Сидевшие внизу местные знаменитости сверлили его взглядами, исполненными холодного изумления и негодования. Старшие преподаватели смотрели на него с точно таким же выражением, а младшие старались не смотреть вовсе. В передних рядах лишь один человек позволил себе нарушить молчание, и этот человек был Гор-Эркварт, разразившийся неудержимым, протяжным хохотом. Галерея вопила, свистела и аплодировала. Диксон поднял руку, призывая к тишине, но шум не стихал. Это было уж слишком; Диксон снова почувствовал дурноту и приложил ладони к ушам. И тотчас царивший в зале гам перекрыл какой-то громкий звук – не то стон, не то вопль. Билл Аткинсон, сидевший в середине зала, не сумел или не захотел разбираться, почесал ли Диксон уши или просто прикрыл их, и во всю длину растянулся в проходе.
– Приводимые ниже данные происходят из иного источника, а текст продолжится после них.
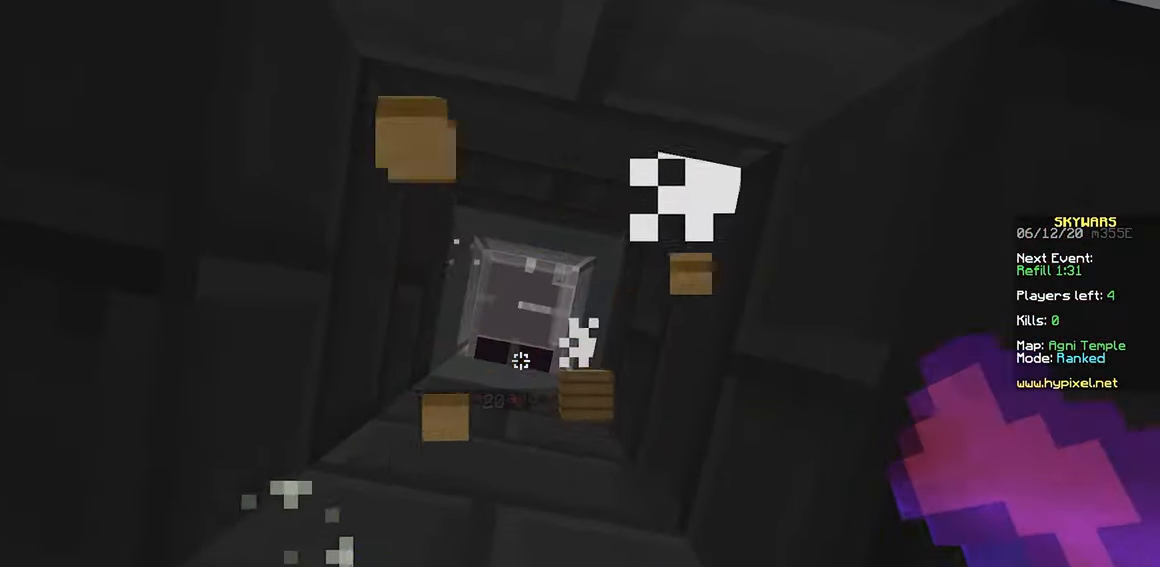
{"keys": ["space"], "mouse": ["right"], "events": [[116, "space", "down"], [383, "mouse_right", "down"]]}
Декан вскочил на ноги, рот его открывался и закрывался, но это не помогло водворить тишину. Тогда он наклонился к толстому олдермену и что-то горячо ему зашептал. Соседи Аткинсона пытались поднять его, но безуспешно. Уэлч настойчиво окликал Диксона по имени. Целая толпа студентов – человек двадцать – тридцать – ворвалась в зал и устремилась к распростертому Аткинсону. Наперебой выкрикивая советы, куда и как его нести, они на руках утащили Аткинсона из зала. Диксон вышел из-за кафедры и стал перед ней; шум сразу утих.
– Довольно, Диксон, – громко произнес декан, делая знаки Уэлчу, но было слишком поздно.
– Каковы же наконец практические выводы из всего вышеизложенного? – начал Диксон своим обычным голосом. Не в силах преодолеть головокружение, он смутно сознавал, что помимо своей воли произносит какие-то слова. – Сейчас я вам скажу, слушайте. Дело в том, что эта «добрая старая Англия» была самым недобрым периодом нашей истории. Доморощенные гончары-кустари, потомственные крестьяне, флажолетисты, эсперанто… – Он умолк и покачнулся: жара, виски, волнение, чувство вины одолели его наконец объединенными усилиями. Ему казалось, будто голова его распухла и в то же время стала невесомой, а тело словно распадалось на составляющие его клетки; в ушах звенело, на глаза с боков, сверху и снизу наползала туманная мгла. Слева и справа доносился скрип стульев, чья-то рука схватила его за плечо, и он споткнулся. Поддерживаемый за плечо рукой Уэлча, он опустился на колени и смутно расслышал голос декана, покрывавший шум: «…не мог закончить лекцию по причине внезапного нездоровья. Я уверен, что все вы…» «Все кончено, – каким-то образом сообразил Диксон. – И я даже не успел сказать им, что…» Он набрал воздуху в легкие; если бы удалось его выдохнуть, он пришел бы в себя, но выдохнуть не удалось – и сразу все потонуло в невнятном гуле голосов.